## [WORK REQUIRED]
Gather every line in the rows below that contains the string "当我们重新进入分支时".

(Items from a data source)
◇ ◇ ◇ ◇ ◇ ◇ ◇

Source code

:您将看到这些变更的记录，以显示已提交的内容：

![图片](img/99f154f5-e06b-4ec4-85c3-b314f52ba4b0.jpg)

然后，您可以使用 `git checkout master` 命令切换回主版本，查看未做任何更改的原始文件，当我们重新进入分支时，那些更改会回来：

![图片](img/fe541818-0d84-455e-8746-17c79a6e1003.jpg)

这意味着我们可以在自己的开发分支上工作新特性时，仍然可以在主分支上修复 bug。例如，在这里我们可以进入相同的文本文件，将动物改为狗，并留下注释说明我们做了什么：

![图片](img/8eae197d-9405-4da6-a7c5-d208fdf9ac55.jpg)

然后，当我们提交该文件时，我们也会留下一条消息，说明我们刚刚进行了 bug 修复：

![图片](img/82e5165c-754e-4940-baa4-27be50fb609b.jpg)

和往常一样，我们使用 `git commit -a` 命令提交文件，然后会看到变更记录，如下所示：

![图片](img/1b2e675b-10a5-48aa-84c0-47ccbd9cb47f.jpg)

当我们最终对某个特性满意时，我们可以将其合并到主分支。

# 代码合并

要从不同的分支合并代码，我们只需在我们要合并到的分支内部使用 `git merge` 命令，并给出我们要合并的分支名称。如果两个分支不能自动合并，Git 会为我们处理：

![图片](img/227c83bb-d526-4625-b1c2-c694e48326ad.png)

◇ ◇ ◇ ◇ ◇ ◇ ◇

## [RESULT FOR THIS EXERCISE]
然后，您可以使用 `git checkout master` 命令切换回主版本，查看未做任何更改的原始文件，当我们重新进入分支时，那些更改会回来：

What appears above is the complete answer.